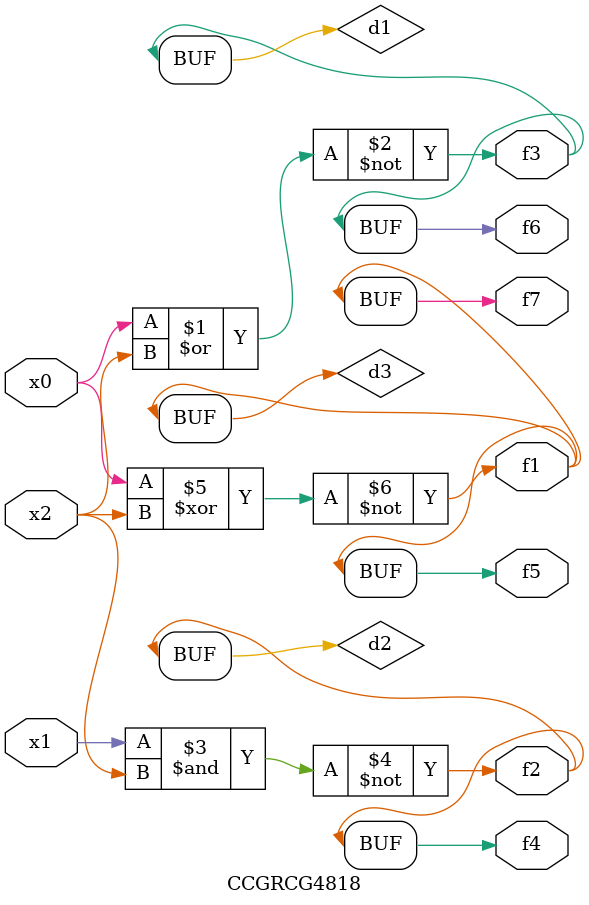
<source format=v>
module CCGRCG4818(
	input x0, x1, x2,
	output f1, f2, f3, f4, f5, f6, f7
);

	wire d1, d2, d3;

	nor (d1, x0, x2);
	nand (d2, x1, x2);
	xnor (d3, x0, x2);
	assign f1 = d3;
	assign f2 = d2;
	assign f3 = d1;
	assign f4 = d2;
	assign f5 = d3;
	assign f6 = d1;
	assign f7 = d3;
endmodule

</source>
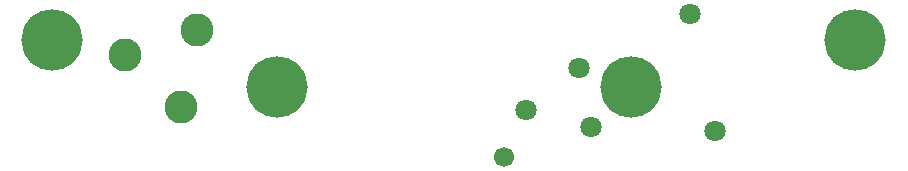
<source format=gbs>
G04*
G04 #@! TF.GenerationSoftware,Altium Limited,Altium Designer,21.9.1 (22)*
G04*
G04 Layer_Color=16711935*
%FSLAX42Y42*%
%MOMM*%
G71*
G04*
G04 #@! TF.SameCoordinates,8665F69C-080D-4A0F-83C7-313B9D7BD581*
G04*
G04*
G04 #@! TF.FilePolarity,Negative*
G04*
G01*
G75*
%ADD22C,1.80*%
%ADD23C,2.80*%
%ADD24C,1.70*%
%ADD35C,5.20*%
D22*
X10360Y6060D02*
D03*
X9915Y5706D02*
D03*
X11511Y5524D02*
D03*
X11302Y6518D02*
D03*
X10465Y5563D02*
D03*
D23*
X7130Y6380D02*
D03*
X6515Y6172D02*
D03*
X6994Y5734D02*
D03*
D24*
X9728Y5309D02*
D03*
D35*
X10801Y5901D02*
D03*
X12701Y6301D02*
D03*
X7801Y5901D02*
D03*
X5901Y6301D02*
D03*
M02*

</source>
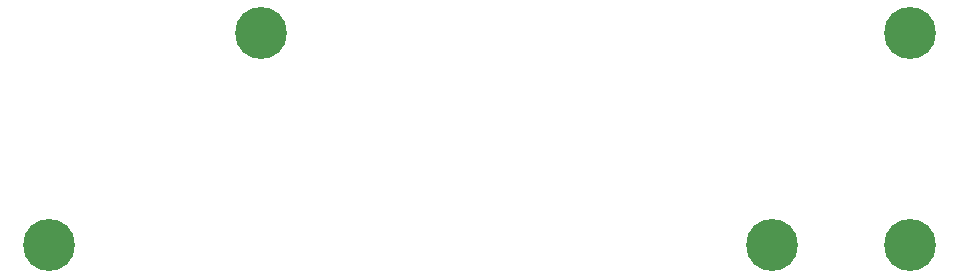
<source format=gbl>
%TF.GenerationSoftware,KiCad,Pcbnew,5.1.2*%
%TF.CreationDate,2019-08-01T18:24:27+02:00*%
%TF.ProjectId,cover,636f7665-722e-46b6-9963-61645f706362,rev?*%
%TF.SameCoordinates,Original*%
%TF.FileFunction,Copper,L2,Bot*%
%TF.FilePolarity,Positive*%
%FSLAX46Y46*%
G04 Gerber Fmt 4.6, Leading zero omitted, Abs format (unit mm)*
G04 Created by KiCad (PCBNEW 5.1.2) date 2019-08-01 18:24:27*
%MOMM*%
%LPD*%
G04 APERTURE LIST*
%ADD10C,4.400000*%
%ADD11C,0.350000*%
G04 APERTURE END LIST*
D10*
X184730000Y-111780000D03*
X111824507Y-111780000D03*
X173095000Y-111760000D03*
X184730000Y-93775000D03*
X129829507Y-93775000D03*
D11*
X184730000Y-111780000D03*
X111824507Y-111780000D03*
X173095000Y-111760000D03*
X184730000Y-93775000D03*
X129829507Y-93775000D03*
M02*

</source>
####
About this task: Looking through the data above, copy out each line in which the string "assign" occurs.

Response:
	assign f1 = d3;
	assign f2 = d2;
	assign f3 = d1;
	assign f4 = d2;
	assign f5 = d3;
	assign f6 = d1;
	assign f7 = d3;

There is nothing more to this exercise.